How you ask questions reveals a lot about the paradigms you lead from and the fundamental intentions that inform your approach to life. Do you focus primarily on solving problems and just making the current circumstance better? Or do you approach what is happening from an attitude of discovery, seeking out hidden potential and possibilities – a new future that is waiting just beyond the current horizon?
In other words, do you lead from a problem-solving approach or a potential-based approach?
When leading from a problem-solving approach, you start with a specific outcome in mind – what you want to accomplish – and set out to make that happen. While you may indeed accomplish your goal, the potential for what can happen is limited by what you can imagine based on the confines of your current circumstance. You might make things better, stretch the boundaries of the current conditions, but you will most likely continue to operate within the same basic story.
However, when leading from a potential-based approach, you start from the perspective that every challenge is masking an opportunity. Every problem is trying to show you something that wants to work differently. Every conflict is inviting you to a new level of relationship.
In Transformational Presence work, we say, “A problem is not something to be solved; it is a message to be listened to.” We recognize that whatever is in front of you at any moment has something to show you. There is a hidden message or a potential waiting to unfold. There is something that wants to happen. As you discover that potential, it becomes your next creative partner. It will show you not only what wants to happen, but also each next step as the time is right. The potential will show you the way.

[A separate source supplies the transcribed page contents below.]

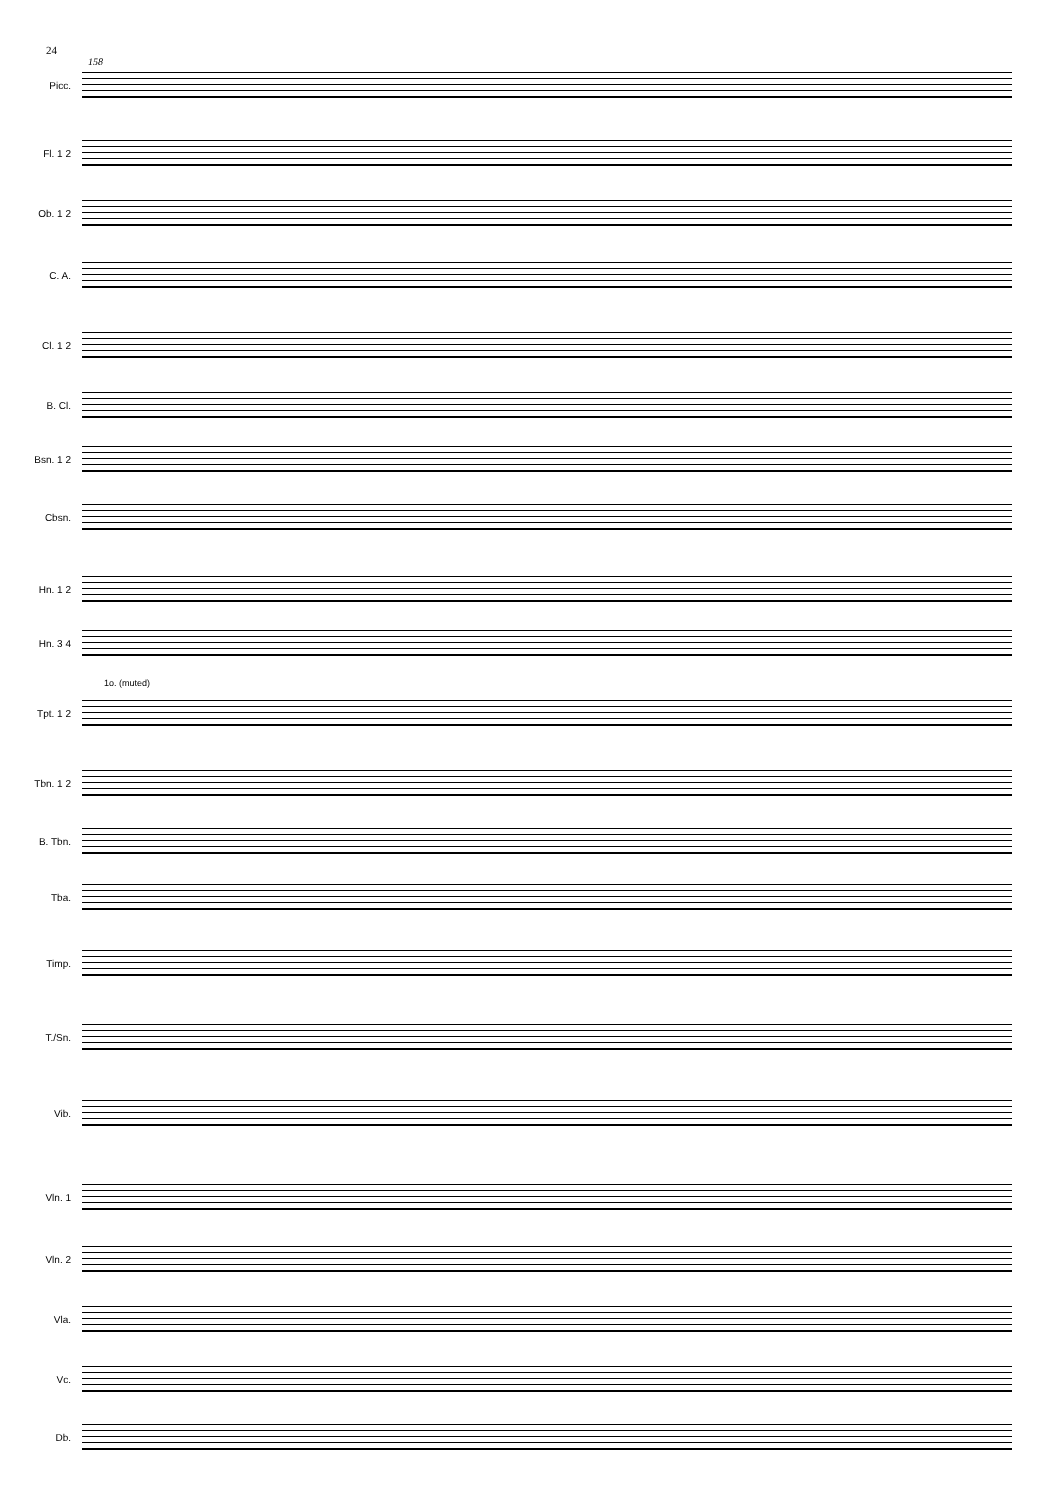24
158
Picc.
Fl. 1 2
Ob. 1 2
C. A.
Cl. 1 2
B. Cl.
Bsn. 1 2
Cbsn.
Hn. 1 2
Hn. 3 4
1o. (muted)
Tpt. 1 2
Tbn. 1 2
B. Tbn.
Tba.
Timp.
T./Sn.
Vib.
Vln. 1
Vln. 2
Vla.
Vc.
Db.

This approach may feel counter-intuitive at first because it’s not what you have been taught. However, discovering the hidden potential opens new flows of energy and possibility. Try it. Instead of focusing on solving a problem or getting to a specific result, follow the potential and let it show you what wants to be created. The outcome will nearly always be more than you would have achieved if you had remained focused only on solving the problem.
Leading from a potential-based approach begins with transforming the kinds of questions you ask. For example:
“What is the biggest problem you face?” becomes “What is the greatest potential waiting to unfold?”
“How do we fix it?” becomes “What is the message that is trying to get through?”
“What are we going to do?” becomes “Who is this asking us to be?” When we get clear about who the situation is asking us to be – what qualities or characteristics it is asking us to embody, what role it is asking us to play – the strategy and action steps become clear.
“How do we make it happen?” becomes “What are the best possible conditions we can create so that the greatest potential can indeed manifest?” Transformational leadership is not about making things happen. Transformational leadership is about creating the optimal conditions that allow the greatest potential to unfold.
We’ve been well taught to solve problems. Yet there is so much more available to us if we press pause on “fixing it” and focus first on exploring the hidden messages and potential hidden in our current realities.